[Opening Records for processing section]

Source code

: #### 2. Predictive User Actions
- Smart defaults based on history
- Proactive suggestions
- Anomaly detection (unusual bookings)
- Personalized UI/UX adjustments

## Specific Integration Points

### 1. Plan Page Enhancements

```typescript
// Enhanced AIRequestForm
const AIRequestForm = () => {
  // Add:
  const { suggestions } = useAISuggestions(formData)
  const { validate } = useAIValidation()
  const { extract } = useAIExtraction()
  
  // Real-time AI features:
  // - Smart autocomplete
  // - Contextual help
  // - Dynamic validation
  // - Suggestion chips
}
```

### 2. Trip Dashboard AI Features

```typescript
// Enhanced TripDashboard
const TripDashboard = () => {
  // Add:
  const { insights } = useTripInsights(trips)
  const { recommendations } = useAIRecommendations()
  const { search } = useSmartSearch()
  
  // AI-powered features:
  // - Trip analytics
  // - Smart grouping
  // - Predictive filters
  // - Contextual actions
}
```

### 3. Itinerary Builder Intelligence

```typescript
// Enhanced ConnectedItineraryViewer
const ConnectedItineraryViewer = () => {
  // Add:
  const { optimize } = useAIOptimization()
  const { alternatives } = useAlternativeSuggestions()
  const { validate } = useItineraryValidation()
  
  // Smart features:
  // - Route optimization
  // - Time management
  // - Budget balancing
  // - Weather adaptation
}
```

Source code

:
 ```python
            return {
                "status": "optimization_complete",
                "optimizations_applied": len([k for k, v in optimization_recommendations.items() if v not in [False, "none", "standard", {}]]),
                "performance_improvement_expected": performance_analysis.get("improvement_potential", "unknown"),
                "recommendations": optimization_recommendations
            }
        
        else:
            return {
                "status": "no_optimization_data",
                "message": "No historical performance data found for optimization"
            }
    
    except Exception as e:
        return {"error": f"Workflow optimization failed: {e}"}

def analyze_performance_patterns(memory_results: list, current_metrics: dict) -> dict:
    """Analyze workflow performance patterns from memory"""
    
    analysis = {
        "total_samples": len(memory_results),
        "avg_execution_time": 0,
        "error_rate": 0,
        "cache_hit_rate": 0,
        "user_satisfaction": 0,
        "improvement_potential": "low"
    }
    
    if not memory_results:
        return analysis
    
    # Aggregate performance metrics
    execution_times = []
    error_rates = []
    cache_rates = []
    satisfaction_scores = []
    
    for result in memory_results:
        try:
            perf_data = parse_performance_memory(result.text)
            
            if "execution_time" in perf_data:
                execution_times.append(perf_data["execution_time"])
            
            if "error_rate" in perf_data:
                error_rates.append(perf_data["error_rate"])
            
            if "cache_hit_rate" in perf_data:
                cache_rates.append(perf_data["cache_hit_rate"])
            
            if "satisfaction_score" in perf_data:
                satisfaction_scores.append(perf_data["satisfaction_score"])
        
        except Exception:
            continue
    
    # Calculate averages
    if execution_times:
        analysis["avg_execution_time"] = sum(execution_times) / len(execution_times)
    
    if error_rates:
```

[Closing Records for processing section]

_Description of the task_:
In the material above, find every line that has the string "TripDashboard" and pull those lines out.

_Response for this exercise_:
// Enhanced TripDashboard
const TripDashboard = () => {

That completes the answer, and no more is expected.